Voici donc un chapitre pour, enfin, poser TOUTES les bases de l'histoire. Je sais, ce n'est pas palpitant, mais j'ai pensé cela nécessaire pour la construction de la fiction. J'essaie avant tout de lutter contre l'aspect « bancal » et de façonner un univers cohérent.

Toutes les bestioles citées (Billywig, hypogriffes, etc.) sont inventés ou repris par J.. L'Entre-Deux, par contre, fait partie de mon invention. Parce que même si l'on tient à retracer proprement l'univers de nos sorciers préférés, ça fait toujours du bien de prendre quelques libertés et fantaisies

Je vous souhaite une bonne lecture !


Chapitre IV

But numéro 1 : Trouver le temps !

J'avais cherché la moindre trace de ma famille tout l'été. Hélas, là où aurait du se tenir ma maison ne subsistait qu'un terrain vierge. Je n'avais trouvé mon nom, ni celui de quelconque parent, proche ou éloigné, dans aucun registre.

Je m'assis sur un banc, sous le choc, juste en face de la vacuité qui redéfinissait toute mon existence. Je fixai mon regard sur le terrain non construit où s'épanchaient les ronces et mauvaises herbes. Je n'éprouvais alors que de l'hébétude.

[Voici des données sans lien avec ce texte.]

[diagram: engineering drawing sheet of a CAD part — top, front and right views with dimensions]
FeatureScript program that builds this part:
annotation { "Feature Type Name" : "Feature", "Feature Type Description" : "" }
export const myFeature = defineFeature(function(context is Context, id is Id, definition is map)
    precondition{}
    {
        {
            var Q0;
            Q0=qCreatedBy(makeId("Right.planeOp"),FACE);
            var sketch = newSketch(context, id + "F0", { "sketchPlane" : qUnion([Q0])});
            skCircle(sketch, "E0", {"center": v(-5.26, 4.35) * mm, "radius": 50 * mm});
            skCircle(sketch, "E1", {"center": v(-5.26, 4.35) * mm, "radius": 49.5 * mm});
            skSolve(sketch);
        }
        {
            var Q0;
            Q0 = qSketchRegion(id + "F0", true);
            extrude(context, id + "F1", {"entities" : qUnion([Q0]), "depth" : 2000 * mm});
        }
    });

Dans un silence de mort, pendant lequel on aurait pu entendre un Billywig voler, je me levai et agitai négligemment ma baguette. Dans ma position d'attente, je fixai l'objet que je tenais entre les mains.
En bois d'Amourette, avait précisé Ollivander.

Je fis une moue : je n'aimais guère ce nom, qui sonnait comme si j'avais des mœurs légères, ou que j'étais du genre à tomber dans la romance naïve. Les baguettes, tout le monde le sait, choisissent leurs propriétaires par affinité.
Amourette…Non, ce nom ne m'inspirait décidément rien de bien sérieux. Mais j'aimais ce bois fauve tacheté. J'aimais ma baguette, ses dix-neuf centimètres (relativement courts, avais-je observé), et son crin de centaure –que le fabricant avait avoué extrêmement difficile et dangereux à acquérir auprès des farouches créatures.

- Eh oh ! Tu vas bouger ton gros derrière d'hypogriffe ?

Comme à mon habitude la tête ailleurs, je n'avais pas remarqué le bus accordéon aux couleurs du drapeau français qui était arrivé, ni la grosse femme à l'air de bouledogue qui m'avait aboyée dessus. Je jetai un regard noir à l'énergumène qui osait m'insulter pour mes rondeurs. C'était tout de même gonflé de sa part, elle qui n'aurait même pas excité un troll.

- Alors, tu t'bouges ? cracha-t-elle.

Je grinçai des dents, mais gardai un air placide. Après tout, je le savais, j'allais devoir affronter bien pire que cela dans les cachots sombres de Hogwart.

- Pour l'Entre-deux, s'il vous plait, demandai-je avec mon plus grand sourire. La pointe Bretonne, je précisai devant le regard vide de la femme-crapaud qui conduisait.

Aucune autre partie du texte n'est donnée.